Monday, January 15, 2007

My baby, she wrote me an e-mail: A dimension to the shift to electronic communications I hadn't considered is the impact on historians and novelists. We are losing not just an entire genre, that of the epistolary novel, but also a valuable research tool. In the era of e-mail, people simply don't write letters the way they used to. Worse still, email are much more likely to be lost. Physics World muses on this brave new world:

Historians at the American Institute of Physics (AIP), who are working on a project to document the history of physics in industry, have encountered hints of how the Internet and computers are transforming scientific communication.

E-mail is, of course, cheaper and encourages quicker thought, and it introduces a peculiar blend of the personal and professional. The AIP historians have also detected a decline in the use of lab notebooks, finding that data are often stored directly into computer files. Finally, they have noted the influence of PowerPoint, which can stultify scientific discussion and make it less free-wheeling; information also tends to be dumbed down when scientists submit PowerPoint presentations in place of formal reports.

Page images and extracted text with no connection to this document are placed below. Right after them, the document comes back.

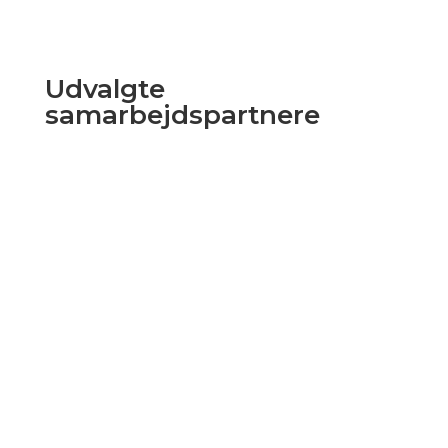
Udvalgte
samarbejdspartnere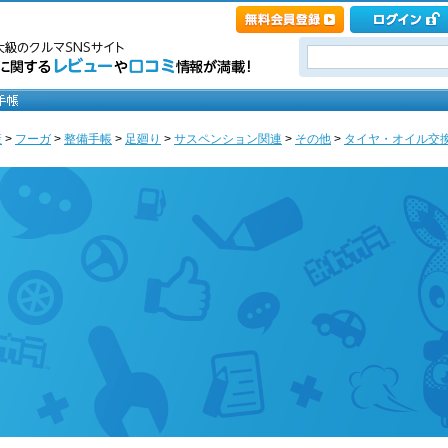
産
>
フーガ
>
整備手帳
>
足廻り
>
サスペンション関連
>
その他
>
タイヤ・オイル交換/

Generally, though, these new communications techniques are good for scientists, encouraging rapid communication and stripping out hierarchies. But for historians, they are a mixed blessing. It is not just that searching through a hard disk or database is less romantic than poring over a dusty box of old letters in an archive. Nor is it that the information in e-mails differs in kind from that in letters. Far more worrying is the question of whether e-mail and other electronic data will be preserved at all.

One can lose letters, of course, a classic case being much of Planck's correspondence thanks to an Allied bomb in the Second World War. But the challenges of electronic preservation are more extensive and immediate. As AIP historian Spencer Weart notes: "We have paper from 2000 but we can't read the first e-mail ever sent. We have the data, and the magnetic tape – but the format is lost." Weart is fond of quoting RAND researcher Jeff Rothenberg's remark that "it is only slightly facetious to say that digital information lasts forever – or five years, whichever comes first", meaning that information lasts only if regularly migrated to another format.